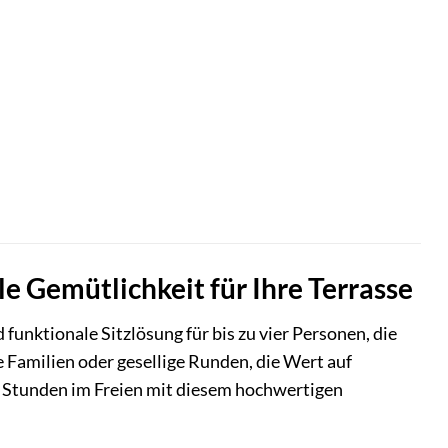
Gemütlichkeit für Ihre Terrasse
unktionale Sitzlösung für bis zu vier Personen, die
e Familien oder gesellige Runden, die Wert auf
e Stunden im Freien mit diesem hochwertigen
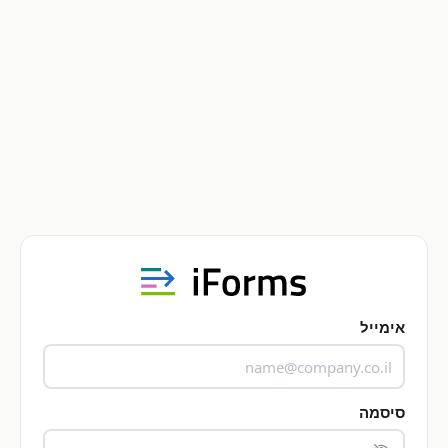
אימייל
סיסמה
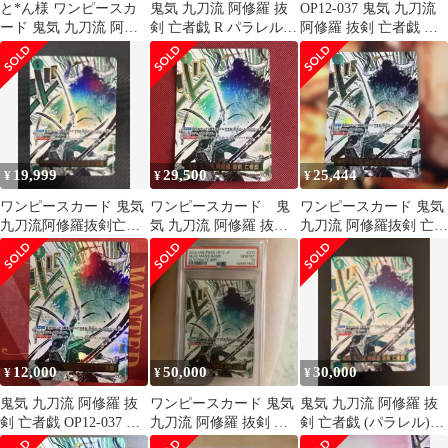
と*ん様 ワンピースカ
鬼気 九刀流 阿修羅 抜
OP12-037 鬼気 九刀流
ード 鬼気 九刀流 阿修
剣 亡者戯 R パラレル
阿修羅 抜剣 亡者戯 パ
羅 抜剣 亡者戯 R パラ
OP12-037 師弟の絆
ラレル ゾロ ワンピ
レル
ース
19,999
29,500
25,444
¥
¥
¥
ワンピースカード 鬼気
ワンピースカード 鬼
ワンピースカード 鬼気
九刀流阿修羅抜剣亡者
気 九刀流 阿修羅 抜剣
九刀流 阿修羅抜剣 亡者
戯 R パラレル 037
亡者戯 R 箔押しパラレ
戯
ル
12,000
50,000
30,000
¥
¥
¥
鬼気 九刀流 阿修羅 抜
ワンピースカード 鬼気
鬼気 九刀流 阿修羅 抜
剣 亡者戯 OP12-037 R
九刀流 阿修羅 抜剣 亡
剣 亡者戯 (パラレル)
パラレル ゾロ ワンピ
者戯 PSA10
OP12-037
·····
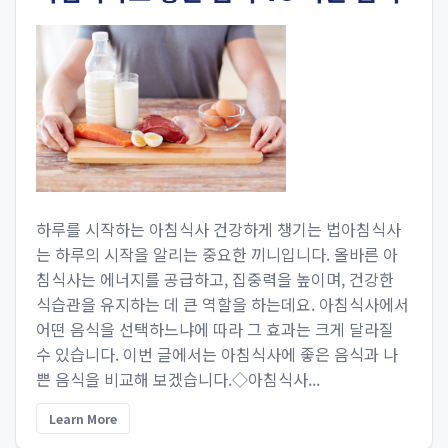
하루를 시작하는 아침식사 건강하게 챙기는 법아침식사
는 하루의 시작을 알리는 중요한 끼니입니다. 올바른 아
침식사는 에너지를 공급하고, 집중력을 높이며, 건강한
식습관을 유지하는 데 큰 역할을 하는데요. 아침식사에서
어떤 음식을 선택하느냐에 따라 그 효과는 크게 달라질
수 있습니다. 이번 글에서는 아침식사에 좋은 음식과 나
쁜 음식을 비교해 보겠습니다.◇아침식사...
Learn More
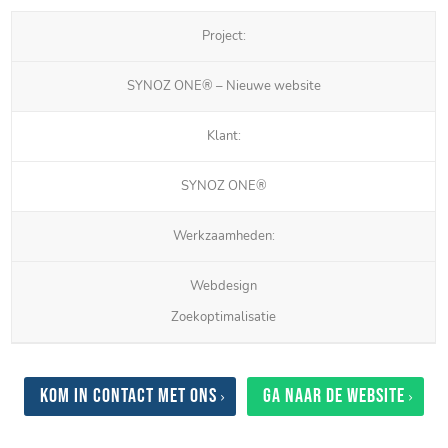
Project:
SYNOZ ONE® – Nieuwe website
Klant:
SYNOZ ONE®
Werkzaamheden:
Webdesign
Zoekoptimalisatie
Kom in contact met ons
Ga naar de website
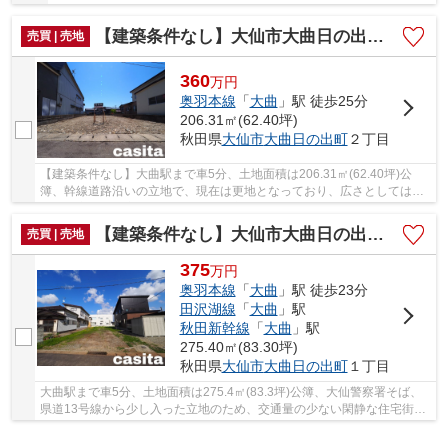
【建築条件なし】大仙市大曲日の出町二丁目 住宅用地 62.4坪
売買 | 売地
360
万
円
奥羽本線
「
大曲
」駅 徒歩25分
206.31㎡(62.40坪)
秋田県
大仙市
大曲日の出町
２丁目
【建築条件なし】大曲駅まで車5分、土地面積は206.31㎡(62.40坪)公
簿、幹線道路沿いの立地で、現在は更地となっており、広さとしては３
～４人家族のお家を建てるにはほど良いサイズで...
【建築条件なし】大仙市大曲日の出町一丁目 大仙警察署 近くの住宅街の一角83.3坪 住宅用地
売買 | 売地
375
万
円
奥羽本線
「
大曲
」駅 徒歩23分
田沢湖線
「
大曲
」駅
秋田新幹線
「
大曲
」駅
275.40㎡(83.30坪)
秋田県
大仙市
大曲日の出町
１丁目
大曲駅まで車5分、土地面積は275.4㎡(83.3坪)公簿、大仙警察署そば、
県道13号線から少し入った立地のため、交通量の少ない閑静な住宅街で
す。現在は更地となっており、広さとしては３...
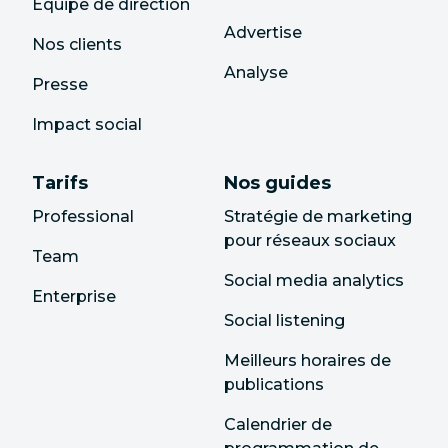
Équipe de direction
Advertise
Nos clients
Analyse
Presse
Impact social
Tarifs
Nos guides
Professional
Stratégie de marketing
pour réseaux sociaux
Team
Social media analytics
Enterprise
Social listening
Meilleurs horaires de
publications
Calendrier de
·····
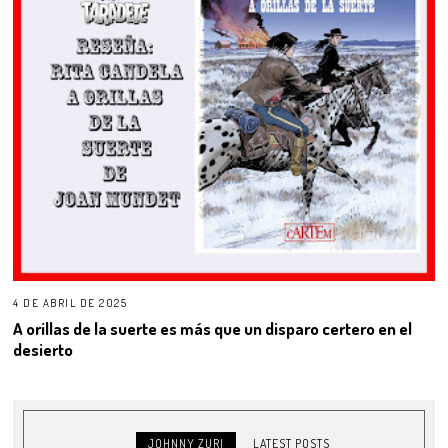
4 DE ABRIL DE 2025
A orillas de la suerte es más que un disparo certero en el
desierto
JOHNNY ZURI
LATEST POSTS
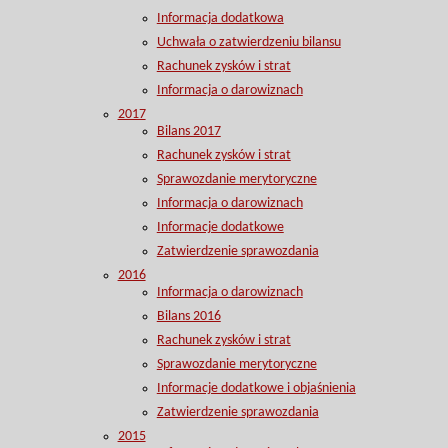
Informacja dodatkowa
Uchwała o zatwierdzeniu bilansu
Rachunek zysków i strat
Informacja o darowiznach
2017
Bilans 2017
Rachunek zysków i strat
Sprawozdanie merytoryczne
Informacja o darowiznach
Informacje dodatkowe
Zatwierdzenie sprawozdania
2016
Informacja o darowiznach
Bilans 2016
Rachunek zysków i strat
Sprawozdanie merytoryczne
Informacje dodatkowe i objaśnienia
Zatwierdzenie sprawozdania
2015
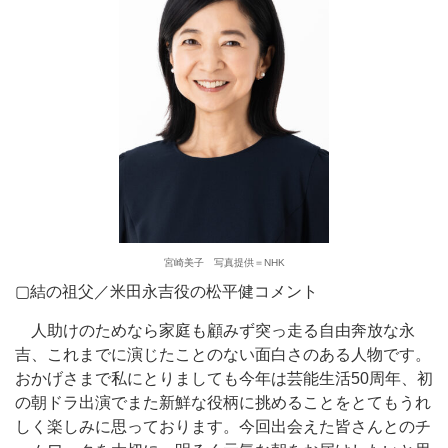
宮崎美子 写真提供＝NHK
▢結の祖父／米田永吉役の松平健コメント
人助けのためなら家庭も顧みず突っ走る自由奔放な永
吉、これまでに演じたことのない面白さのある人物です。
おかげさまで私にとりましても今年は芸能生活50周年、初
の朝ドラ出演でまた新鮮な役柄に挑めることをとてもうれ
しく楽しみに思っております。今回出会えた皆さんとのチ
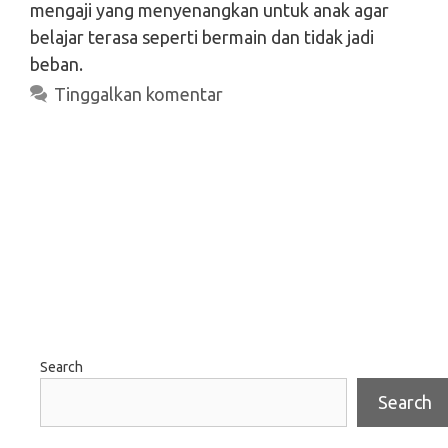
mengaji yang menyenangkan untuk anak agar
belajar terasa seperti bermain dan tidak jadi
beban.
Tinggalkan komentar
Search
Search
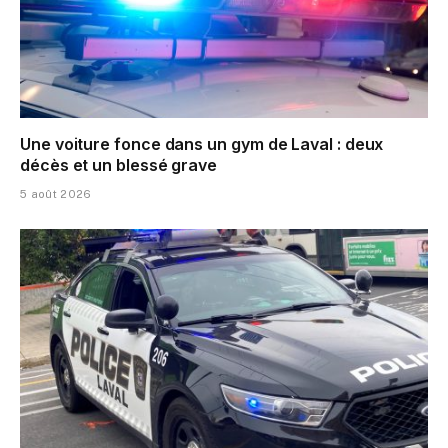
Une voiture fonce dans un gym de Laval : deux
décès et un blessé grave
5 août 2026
·····
### Instructions for the task
Above are the records. Print exactly, and only, the lines from the line with "Social listening" to the line with "Calendrier de", both inclusive.

### Your response
Social listening
Meilleurs horaires de
publications
Calendrier de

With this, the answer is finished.